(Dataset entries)
- - -
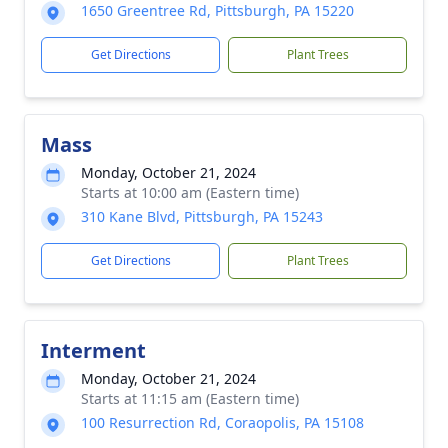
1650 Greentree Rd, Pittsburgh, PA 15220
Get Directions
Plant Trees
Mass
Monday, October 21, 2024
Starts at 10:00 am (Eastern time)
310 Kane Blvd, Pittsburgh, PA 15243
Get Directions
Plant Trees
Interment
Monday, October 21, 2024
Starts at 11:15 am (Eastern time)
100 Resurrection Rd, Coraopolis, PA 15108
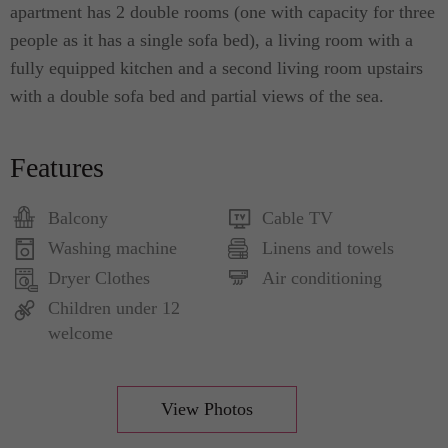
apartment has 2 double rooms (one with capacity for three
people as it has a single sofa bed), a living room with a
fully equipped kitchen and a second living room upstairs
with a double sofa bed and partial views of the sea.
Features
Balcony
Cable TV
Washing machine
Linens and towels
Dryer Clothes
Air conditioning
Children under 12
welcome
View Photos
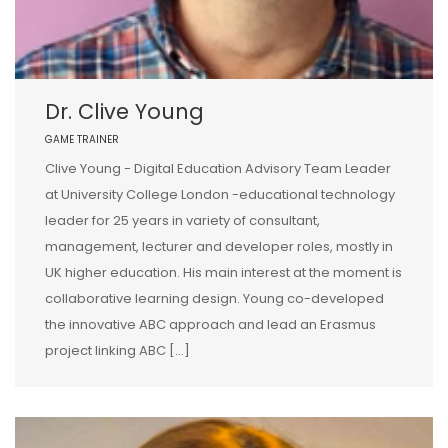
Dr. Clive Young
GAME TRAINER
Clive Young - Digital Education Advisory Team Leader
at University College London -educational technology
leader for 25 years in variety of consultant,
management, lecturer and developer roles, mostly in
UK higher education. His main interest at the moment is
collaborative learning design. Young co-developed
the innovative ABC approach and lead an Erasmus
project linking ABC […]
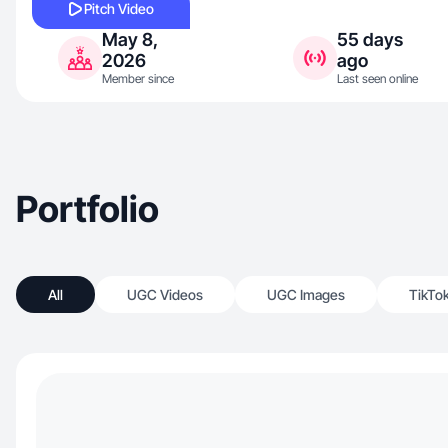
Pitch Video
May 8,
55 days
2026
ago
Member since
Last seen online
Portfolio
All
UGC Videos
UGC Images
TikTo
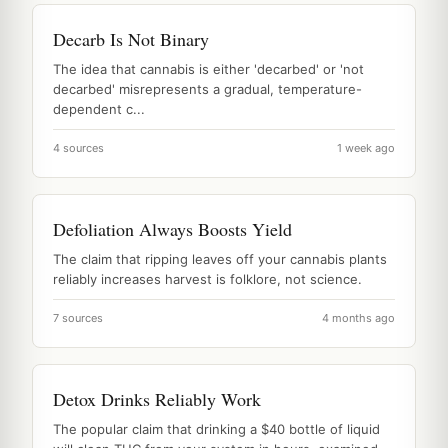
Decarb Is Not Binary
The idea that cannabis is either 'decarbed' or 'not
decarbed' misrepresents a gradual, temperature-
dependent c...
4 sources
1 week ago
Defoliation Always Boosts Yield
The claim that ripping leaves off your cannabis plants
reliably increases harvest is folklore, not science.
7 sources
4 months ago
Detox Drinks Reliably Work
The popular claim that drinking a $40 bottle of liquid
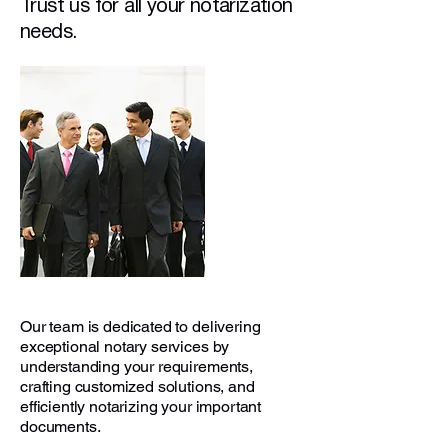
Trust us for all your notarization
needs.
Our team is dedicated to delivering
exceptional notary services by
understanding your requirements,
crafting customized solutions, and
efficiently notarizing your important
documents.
- - -
What the exercise asks: Find the word "decarbed" in the entries, then copy out every line that has it.

Answer space:
The idea that cannabis is either 'decarbed' or 'not
decarbed' misrepresents a gradual, temperature-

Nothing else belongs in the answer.